### [Problem statement]
How many lines in the listing contain the word "subtitle"? Reply with the number alone.

### [Data under study]
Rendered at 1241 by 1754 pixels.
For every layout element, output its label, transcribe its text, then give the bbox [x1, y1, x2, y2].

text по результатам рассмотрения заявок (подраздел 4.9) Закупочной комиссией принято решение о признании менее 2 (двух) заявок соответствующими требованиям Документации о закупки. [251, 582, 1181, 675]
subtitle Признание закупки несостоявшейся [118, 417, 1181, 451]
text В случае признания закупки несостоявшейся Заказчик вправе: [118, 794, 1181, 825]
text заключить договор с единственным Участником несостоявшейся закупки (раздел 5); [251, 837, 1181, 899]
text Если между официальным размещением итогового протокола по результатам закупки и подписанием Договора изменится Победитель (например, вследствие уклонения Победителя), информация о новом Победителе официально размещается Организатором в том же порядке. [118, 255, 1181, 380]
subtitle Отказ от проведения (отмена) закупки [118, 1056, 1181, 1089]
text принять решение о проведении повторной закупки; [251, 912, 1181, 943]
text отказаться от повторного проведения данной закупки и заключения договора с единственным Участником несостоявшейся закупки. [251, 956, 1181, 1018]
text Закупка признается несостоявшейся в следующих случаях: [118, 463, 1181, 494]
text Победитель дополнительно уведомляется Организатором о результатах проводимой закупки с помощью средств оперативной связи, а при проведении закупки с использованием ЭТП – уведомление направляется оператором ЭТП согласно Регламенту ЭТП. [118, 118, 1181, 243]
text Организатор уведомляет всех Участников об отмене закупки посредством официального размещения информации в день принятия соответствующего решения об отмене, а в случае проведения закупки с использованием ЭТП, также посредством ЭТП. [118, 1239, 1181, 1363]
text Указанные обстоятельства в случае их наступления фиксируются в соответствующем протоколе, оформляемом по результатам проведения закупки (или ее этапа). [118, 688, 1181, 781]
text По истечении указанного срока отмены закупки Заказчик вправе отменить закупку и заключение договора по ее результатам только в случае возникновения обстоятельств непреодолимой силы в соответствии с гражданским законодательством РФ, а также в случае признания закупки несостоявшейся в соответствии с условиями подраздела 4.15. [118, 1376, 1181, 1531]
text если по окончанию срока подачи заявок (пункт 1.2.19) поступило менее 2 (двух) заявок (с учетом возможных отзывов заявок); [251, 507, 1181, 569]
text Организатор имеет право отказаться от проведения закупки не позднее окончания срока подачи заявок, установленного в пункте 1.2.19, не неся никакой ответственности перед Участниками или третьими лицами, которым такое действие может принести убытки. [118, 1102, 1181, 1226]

### [Written response]
2